Phase 3 (Commands + CLI Intelligence — Non-blocking)

  1. CLI intelligence threshold: The current proposal auto-aggregates at 5+ lessons per tool. Is this the right threshold? Should it be configurable? Should aggregation be opt-in or opt-out?

  2. Lesson lifecycle: Should lessons have an expiration or "last seen" date? If a lesson hasn't matched in 6 months, should it be automatically archived or demoted?

  3. Community contribution model: If this becomes a shared tool, how should community-contributed lessons be submitted, reviewed, and merged? PR-based? A submit command? A lesson marketplace?

Phase 4 (Automation — Non-blocking)

  1. Background scan trigger: Should automated scanning be triggered by SessionStart (adds latency), SessionEnd (may not exist in all agents), or a system-level cron? What's the right tradeoff?

  2. Auto-discovered lesson review UX: When the scanner finds new candidates in --auto mode, how should they surface for review? A notification on next session start? A counter in the status bar? A pending queue in /scan-lessons?

Phase 0 (#lesson Compliance — Blocking)

  1. #lesson tag format stability: Is the proposed #lesson/#/lesson delimiter format robust enough, or should we use a more structured format (e.g., YAML frontmatter, JSON block)? The current format optimizes for grep-ability — is that the right tradeoff vs. parse reliability?

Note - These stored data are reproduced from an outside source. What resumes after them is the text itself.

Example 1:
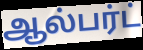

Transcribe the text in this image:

ஆல்பர்ட்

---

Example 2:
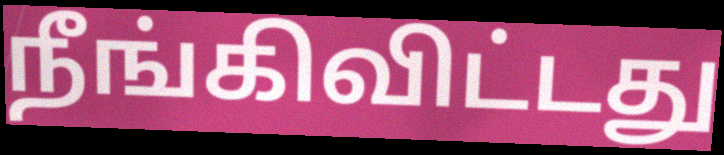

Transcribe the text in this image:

நீங்கிவிட்டது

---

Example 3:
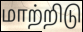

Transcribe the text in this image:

மாற்றிடு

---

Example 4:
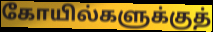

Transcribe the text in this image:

கோயில்களுக்குத்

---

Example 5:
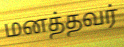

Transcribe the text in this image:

மனத்தவர்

  2. Compliance across model families: The #lesson protocol is injected as context, not trained into the model. Different models (Claude, GPT, Gemini) may comply at different rates. Should we tune the protocol wording per model, or keep it universal and accept varying compliance rates?

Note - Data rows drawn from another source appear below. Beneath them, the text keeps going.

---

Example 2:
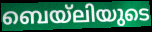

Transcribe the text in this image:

ബെയ്ലിയുടെ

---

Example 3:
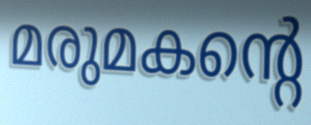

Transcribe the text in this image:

മരുമകന്റെ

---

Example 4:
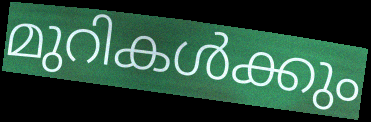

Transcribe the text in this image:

മുറികൾക്കും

  3. Subagent compliance: Subagents spawned via the Agent tool get the protocol via SubagentStart hook. Do they comply at the same rate as the main agent? Are there tool-calling patterns where the subagent never encounters a "mistake moment" to report?

Architecture (Informed by Real-World Demand)

  1. Project-specific vs. generalized lesson scoping: Real-world demand signals (obra/superpowers#907, #601, #551) reveal two distinct user expectations:

    • Generalized lessons: "pytest hangs in non-interactive envs" — applies everywhere, regardless of project. These are the seed lessons we've built so far.
    • Project-specific lessons: "our CI uses custom runner X", "don't run migration Y in this repo", "reviewer prefers Z pattern" — meaningful only within a specific codebase/team.

    Our current design treats all lessons as global. But the demand signals suggest project-scoped lessons are equally (perhaps more) valuable. Key questions: - Should the lesson store have a scope field (global | project:<path> | team:<name>)? - Should project-specific lessons live in the repo (e.g., .lessons/lessons.json) vs. the global plugin data dir? - How do global and project-scoped lessons interact at injection time? Priority boost for project-local matches? - Does the scanner detect project-specific vs. general patterns differently?

Cross-Cutting

  1. Privacy and sharing: Session logs may contain sensitive data (API keys, internal URLs, proprietary code). Should the scanner redact sensitive content from lesson provenance fields? Should lessons ever be shareable across users/teams?

  2. Telemetry: Should we track injection frequency, match rates, and dedup behavior to tune the system? If so, where does telemetry go — local file, or opt-in remote?

  3. Offline vs. connected: Should this plugin ever phone home (for lesson sharing, updates, telemetry)? Or is it strictly offline-first?


This PRD is a living document. Update it as open questions are resolved and as harvesting results refine the schema.